Regardless of the approach a company takes

It’s important to keep several scenarios in mind. The first is that, properly manage, presence can be a real boon to productivity. It helps reduce the agent email list overhead require to locate individuals and get questions answere. (Often, the ability to get a simple “yes or no” question answere in a hurry can speed up a project by days or even weeks.) So it’s wise to think in terms of enabling presence rather than disabling it—it’s not only a legitimate business tool, but, properly implemente, highly effective.

That said, there are significant challenges that need to be addresse. For example, presence information (including but not limite to IM discussions) is very likely to be discoverable. Which means it needs to be archive and/or destroye as part of the company’s overall eDiscovery policy. It also needs to be protecte—you don’t want competitors to see that the CEO is “in a meeting to decide whether to buy company X.” This means not only employing appropriate security measures, but also defining and standardizing policies regarding how much information is reveale and under what circumstances.

Companies intereste in exploring

Presence must first decide which system they will deploy as the foundation of their presence initiative.
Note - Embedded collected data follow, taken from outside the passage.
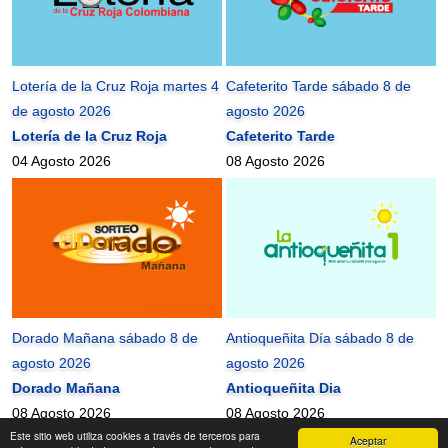
Lotería de la Cruz Roja martes 4
Cafeterito Tarde sábado 8 de
de agosto 2026
agosto 2026
Lotería de la Cruz Roja
Cafeterito Tarde
04 Agosto 2026
08 Agosto 2026
Dorado Mañana sábado 8 de
Antioqueñita Día sábado 8 de
agosto 2026
agosto 2026
Dorado Mañana
Antioqueñita Dia
08 Agosto 2026
08 Agosto 2026
Este sitio web utiliza cookies a través de terceros para
Aceptar
mundonets
2010-2026 ©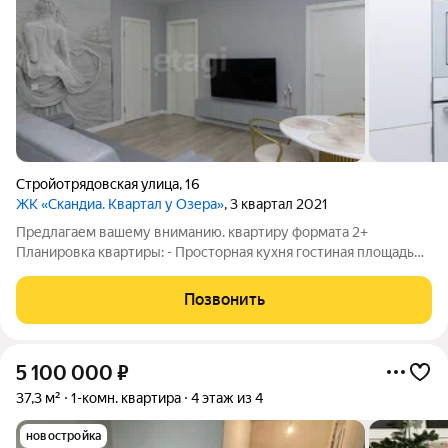
Стройотрядовская улица
,
16
ЖК «Скандиа. Квартал у Озера»
, 3 квартал 2021
Предлагаем вашему вниманию. квартиру формата 2+
Планировка квартиры: - Просторная кухня гостиная площадью
21м будет любимым местом для уютных семейных вечеров и
встреч с гостями. - две изолированные спальни для уединения,
Позвонить
- совмещённый санузел - в
5 100 000
₽
37,3 м²
1-комн. квартира
4 этаж из 4
новостройка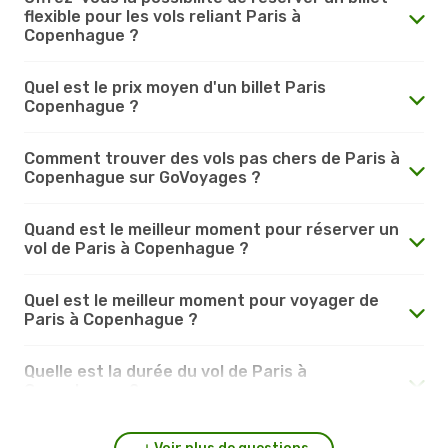
flexible pour les vols reliant Paris à
Copenhague ?
Quel est le prix moyen d'un billet Paris
Copenhague ?
Comment trouver des vols pas chers de Paris à
Copenhague sur GoVoyages ?
Quand est le meilleur moment pour réserver un
vol de Paris à Copenhague ?
Quel est le meilleur moment pour voyager de
Paris à Copenhague ?
Quelle est la durée du vol de Paris à
Copenhague ?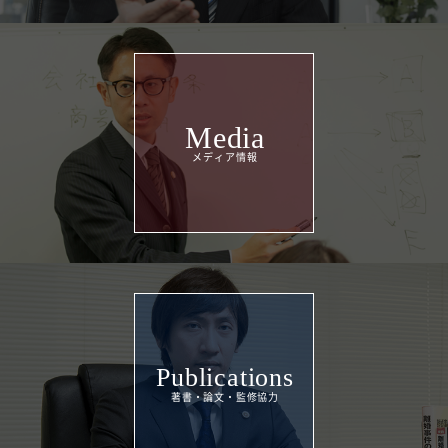
Media
Publications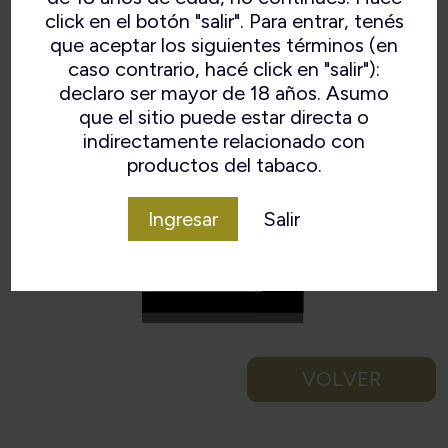
click en el botón "salir". Para entrar, tenés
que aceptar los siguientes términos (en
caso contrario, hacé click en "salir"):
declaro ser mayor de 18 años. Asumo
que el sitio puede estar directa o
indirectamente relacionado con
productos del tabaco.
Ingresar
Salir
VOLVER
They must address issues like privacy, policies, and e-discovery head-on. But most of all, they must embrace presence, not avoid it.

However, video conferencing vendors like Yealink, for example. We have better compression rates, higher quality images. More multipoint (large conference) capabilities, the ability to work inside and outside. The corporate network boundary, and provide integration with room and telepresence systems. Many customers are asking for this higher level of functionality, but with that nice UC interface. This is where integration comes in.

Videoconferencing Integration Considerations

Ask your vendor about this integration, their experience with different. Companies setting it up, and details of the model for how each interaction with the system works. How does a user schedule a meeting? What information is presente in the conference room to connect users to the correct meeting? What security features are available if neede? What restrictions does the vendor impose on the integration?

Finally, take a close look at the functionality. Video conferencing has been around for a long time and has develope a complex. Set of features, including data sharing, remote camera control, improve path routing, firewall traversal solutions, and more. Many of these features rely on extensions to signaling protocols that may not be available in the UC environment. This means that while the user interface may be simplifie. Not all video conferencing features will be available in a UC deployment. Companies using video conferencing should carefully compare their preferre features against. What is possible in the integrate UC environment to avoid disappointment.